Start of Block

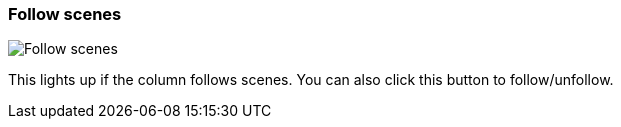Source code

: ifdef::pdf-theme[[[column-cell-follow-scenes,Follow scenes]]]
ifndef::pdf-theme[[[column-cell-follow-scenes,Follow scenes image:playtime::generated/screenshots/elements/column-cell/follow-scenes.png[width=50]]]]
=== Follow scenes

image:playtime::generated/screenshots/elements/column-cell/follow-scenes.png[Follow scenes, role="related thumb right"]

This lights up if the column follows scenes. You can also click this button to follow/unfollow.

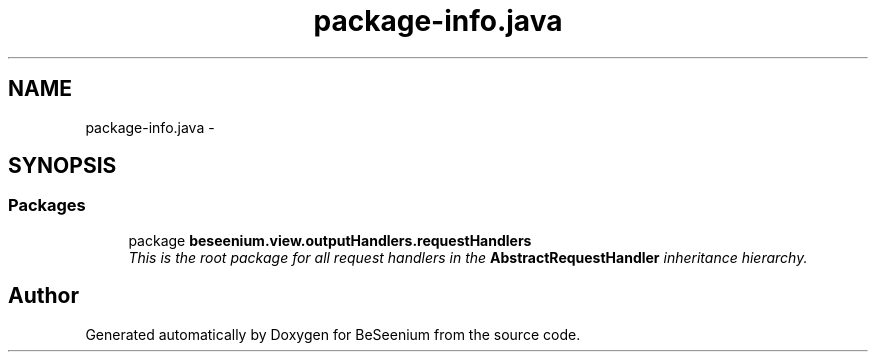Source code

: .TH "package-info.java" 3 "Fri Sep 25 2015" "Version 1.0.0-Alpha" "BeSeenium" \" -*- nroff -*-
.ad l
.nh
.SH NAME
package-info.java \- 
.SH SYNOPSIS
.br
.PP
.SS "Packages"

.in +1c
.ti -1c
.RI "package \fBbeseenium\&.view\&.outputHandlers\&.requestHandlers\fP"
.br
.RI "\fIThis is the root package for all request handlers in the \fBAbstractRequestHandler\fP inheritance hierarchy\&. \fP"
.in -1c
.SH "Author"
.PP 
Generated automatically by Doxygen for BeSeenium from the source code\&.
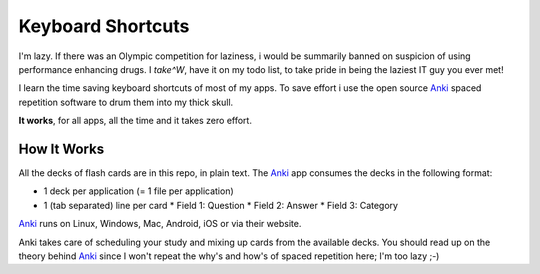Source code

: Keyboard Shortcuts
==================

I'm lazy. If there was an Olympic competition for laziness, i would
be summarily banned on suspicion of using performance enhancing drugs.
I *take^W*, have it on my todo list, to take pride in being the laziest
IT guy you ever met!

I learn the time saving keyboard shortcuts of most of my apps. To save
effort i use the open source Anki_ spaced repetition software to drum
them into my thick skull.

**It works**, for all apps, all the time and it takes zero effort.


How It Works
------------

All the decks of flash cards are in this repo, in plain text. The Anki_
app consumes the decks in the following format:

* 1 deck per application (= 1 file per application)
* 1 (tab separated) line per card
  * Field 1: Question
  * Field 2: Answer
  * Field 3: Category

Anki_ runs on Linux, Windows, Mac, Android, iOS or via their website.

Anki takes care of scheduling your study and mixing up cards from the
available decks. You should read up on the theory behind Anki_ since I
won't repeat the why's and how's of spaced repetition here; I'm too
lazy ;-)

.. _Anki: http://ankisrs.net/


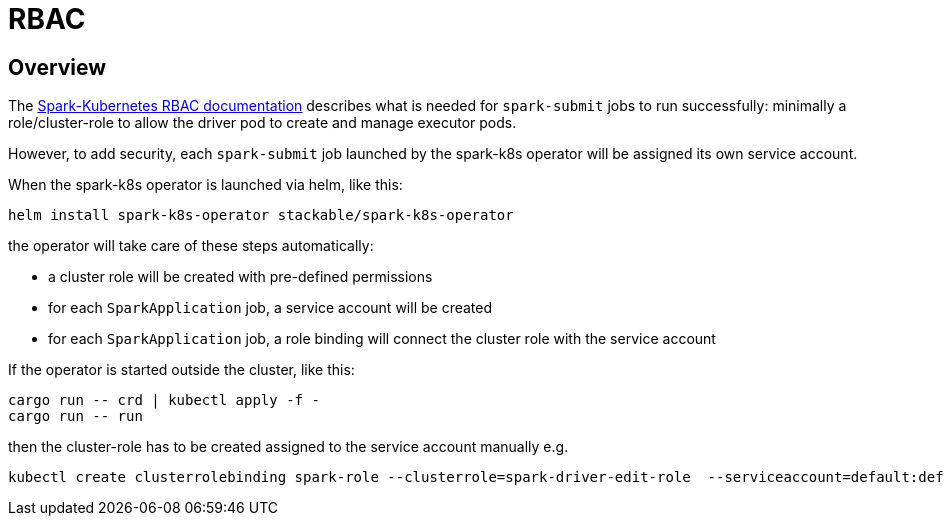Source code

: = RBAC

== Overview

The https://spark.apache.org/docs/latest/running-on-kubernetes.html#rbac[Spark-Kubernetes RBAC documentation] describes what is needed for `spark-submit` jobs to run successfully: minimally a role/cluster-role to allow the driver pod to create and manage executor pods.

However, to add security, each `spark-submit` job launched by the spark-k8s operator will be assigned its own service account.

When the spark-k8s operator is launched via helm, like this:

[source,bash]
----
helm install spark-k8s-operator stackable/spark-k8s-operator
----

the operator will take care of these steps automatically:

- a cluster role will be created with pre-defined permissions
- for each `SparkApplication` job, a service account will be created
- for each `SparkApplication` job, a role binding will connect the cluster role with the service account

If the operator is started outside the cluster, like this:

[source,bash]
----
cargo run -- crd | kubectl apply -f -
cargo run -- run
----

then the cluster-role has to be created assigned to the service account manually e.g.

[source,bash]
----
kubectl create clusterrolebinding spark-role --clusterrole=spark-driver-edit-role  --serviceaccount=default:default
----
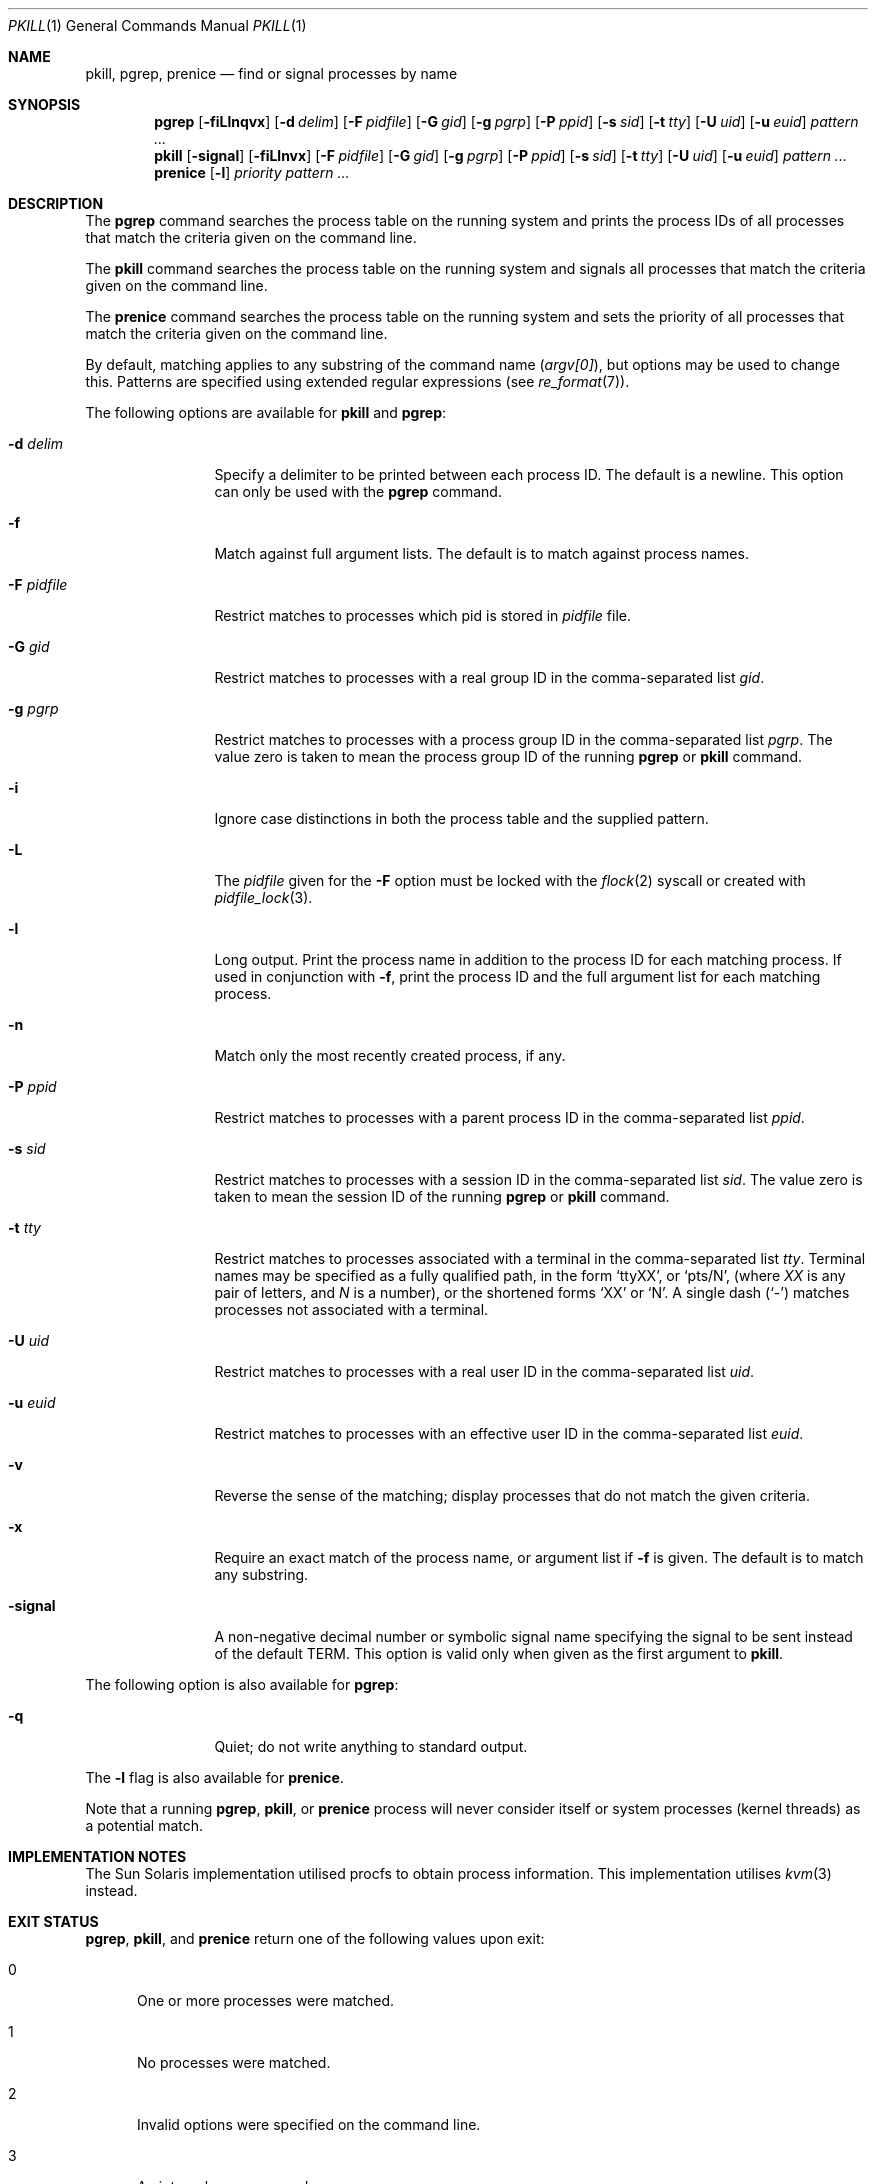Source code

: .\"	$NetBSD: pkill.1,v 1.33 2024/10/07 06:14:05 roy Exp $
.\"
.\" Copyright (c) 2002 The NetBSD Foundation, Inc.
.\" All rights reserved.
.\"
.\" This code is derived from software contributed to The NetBSD Foundation
.\" by Andrew Doran.
.\"
.\" Redistribution and use in source and binary forms, with or without
.\" modification, are permitted provided that the following conditions
.\" are met:
.\" 1. Redistributions of source code must retain the above copyright
.\"    notice, this list of conditions and the following disclaimer.
.\" 2. Redistributions in binary form must reproduce the above copyright
.\"    notice, this list of conditions and the following disclaimer in the
.\"    documentation and/or other materials provided with the distribution.
.\"
.\" THIS SOFTWARE IS PROVIDED BY THE NETBSD FOUNDATION, INC. AND CONTRIBUTORS
.\" ``AS IS'' AND ANY EXPRESS OR IMPLIED WARRANTIES, INCLUDING, BUT NOT LIMITED
.\" TO, THE IMPLIED WARRANTIES OF MERCHANTABILITY AND FITNESS FOR A PARTICULAR
.\" PURPOSE ARE DISCLAIMED.  IN NO EVENT SHALL THE FOUNDATION OR CONTRIBUTORS
.\" BE LIABLE FOR ANY DIRECT, INDIRECT, INCIDENTAL, SPECIAL, EXEMPLARY, OR
.\" CONSEQUENTIAL DAMAGES (INCLUDING, BUT NOT LIMITED TO, PROCUREMENT OF
.\" SUBSTITUTE GOODS OR SERVICES; LOSS OF USE, DATA, OR PROFITS; OR BUSINESS
.\" INTERRUPTION) HOWEVER CAUSED AND ON ANY THEORY OF LIABILITY, WHETHER IN
.\" CONTRACT, STRICT LIABILITY, OR TORT (INCLUDING NEGLIGENCE OR OTHERWISE)
.\" ARISING IN ANY WAY OUT OF THE USE OF THIS SOFTWARE, EVEN IF ADVISED OF THE
.\" POSSIBILITY OF SUCH DAMAGE.
.\"
.Dd October 6, 2024
.Dt PKILL 1
.Os
.Sh NAME
.Nm pkill ,
.Nm pgrep ,
.Nm prenice
.Nd find or signal processes by name
.Sh SYNOPSIS
.Nm pgrep
.Op Fl fiLlnqvx
.Op Fl d Ar delim
.Op Fl F Ar pidfile
.Op Fl G Ar gid
.Op Fl g Ar pgrp
.Op Fl P Ar ppid
.Op Fl s Ar sid
.Op Fl t Ar tty
.Op Fl U Ar uid
.Op Fl u Ar euid
.Ar pattern ...
.Nm pkill
.Op Fl signal
.Op Fl fiLlnvx
.Op Fl F Ar pidfile
.Op Fl G Ar gid
.Op Fl g Ar pgrp
.Op Fl P Ar ppid
.Op Fl s Ar sid
.Op Fl t Ar tty
.Op Fl U Ar uid
.Op Fl u Ar euid
.Ar pattern ...
.Nm prenice
.Op Fl l
.Ar priority
.Ar pattern ...
.Sh DESCRIPTION
The
.Nm pgrep
command searches the process table on the running system and prints the
process IDs of all processes that match the criteria given on the command
line.
.Pp
The
.Nm pkill
command searches the process table on the running system and signals all
processes that match the criteria given on the command line.
.Pp
The
.Nm prenice
command searches the process table on the running system and sets the
priority of all processes that match the criteria given on the command line.
.Pp
By default, matching applies to any substring of the command name
.Pq Va argv[0] ,
but options may be used to change this.
Patterns are specified using extended regular expressions (see
.Xr re_format 7 ) .
.Pp
The following options are available for
.Nm pkill
and
.Nm pgrep :
.Bl -tag -width ".Fl F Ar pidfile"
.It Fl d Ar delim
Specify a delimiter to be printed between each process ID.
The default is a newline.
This option can only be used with the
.Nm pgrep
command.
.It Fl f
Match against full argument lists.
The default is to match against process names.
.It Fl F Ar pidfile
Restrict matches to processes which pid is stored in
.Ar pidfile
file.
.It Fl G Ar gid
Restrict matches to processes with a real group ID in the comma-separated
list
.Ar gid .
.It Fl g Ar pgrp
Restrict matches to processes with a process group ID in the comma-separated
list
.Ar pgrp .
The value zero is taken to mean the process group ID of the running
.Nm pgrep
or
.Nm pkill
command.
.It Fl i
Ignore case distinctions in both the process table and the supplied pattern.
.It Fl L
The
.Ar pidfile
given for the
.Fl F
option must be locked with the
.Xr flock 2
syscall or created with
.Xr pidfile_lock 3 .
.It Fl l
Long output.
Print the process name in addition to the process ID for each matching
process.
If used in conjunction with
.Fl f ,
print the process ID and the full argument list for each matching process.
.It Fl n
Match only the most recently created process, if any.
.It Fl P Ar ppid
Restrict matches to processes with a parent process ID in the
comma-separated list
.Ar ppid .
.It Fl s Ar sid
Restrict matches to processes with a session ID in the comma-separated
list
.Ar sid .
The value zero is taken to mean the session ID of the running
.Nm pgrep
or
.Nm pkill
command.
.It Fl t Ar tty
Restrict matches to processes associated with a terminal in the
comma-separated list
.Ar tty .
Terminal names may be specified as a fully qualified path, in the form
.Sq ttyXX ,
or
.Sq pts/N ,
(where
.Ar XX
is any pair of letters, and
.Ar N
is a number),
or the shortened forms
.Sq XX
or
.Sq N .
A single dash
.Pq Sq -
matches processes not associated with a terminal.
.It Fl U Ar uid
Restrict matches to processes with a real user ID in the comma-separated
list
.Ar uid .
.It Fl u Ar euid
Restrict matches to processes with an effective user ID in the
comma-separated list
.Ar euid .
.It Fl v
Reverse the sense of the matching; display processes that do not match the
given criteria.
.It Fl x
Require an exact match of the process name, or argument list if
.Fl f
is given.
The default is to match any substring.
.It Fl signal
A non-negative decimal number or symbolic signal name specifying the signal
to be sent instead of the default TERM.
This option is valid only when given as the first argument to
.Nm pkill .
.El
.Pp
The following option is also available for
.Nm pgrep :
.Bl -tag -width ".Fl F Ar pidfile"
.It Fl q
Quiet; do not write anything to standard output.
.El
.Pp
The
.Fl l
flag is also available for
.Nm prenice .
.Pp
Note that a running
.Nm pgrep ,
.Nm pkill ,
or
.Nm prenice
process will never consider itself or system processes (kernel threads) as
a potential match.
.Sh IMPLEMENTATION NOTES
The Sun Solaris implementation utilised procfs to obtain process information.
This implementation utilises
.Xr kvm 3
instead.
.Sh EXIT STATUS
.Nm pgrep ,
.Nm pkill ,
and
.Nm prenice
return one of the following values upon exit:
.Bl -tag -width foo
.It 0
One or more processes were matched.
.It 1
No processes were matched.
.It 2
Invalid options were specified on the command line.
.It 3
An internal error occurred.
.El
.Sh SEE ALSO
.Xr grep 1 ,
.Xr kill 1 ,
.Xr ps 1 ,
.Xr kill 2 ,
.Xr sigaction 2 ,
.Xr kvm 3 ,
.Xr re_format 7 ,
.Xr signal 7 ,
.Xr renice 8
.Sh HISTORY
.Nm pkill
and
.Nm pgrep
first appeared in
.Nx 1.6 .
They are modelled after utilities of the same name that appeared in Sun
Solaris 7.
.Pp
.Nm prenice
was introduced in
.Nx 6.0 .
.Sh AUTHORS
.An Andrew Doran
.Aq Mt ad@NetBSD.org .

End of Block

- EXERCISE PROMPT -
Only one stretch of the data is wanted: the lines from the one with "They are modelled" through the last, repeated exactly.

- SOLVED PROBLEM -
They are modelled after utilities of the same name that appeared in Sun
Solaris 7.
.Pp
.Nm prenice
was introduced in
.Nx 6.0 .
.Sh AUTHORS
.An Andrew Doran
.Aq Mt ad@NetBSD.org .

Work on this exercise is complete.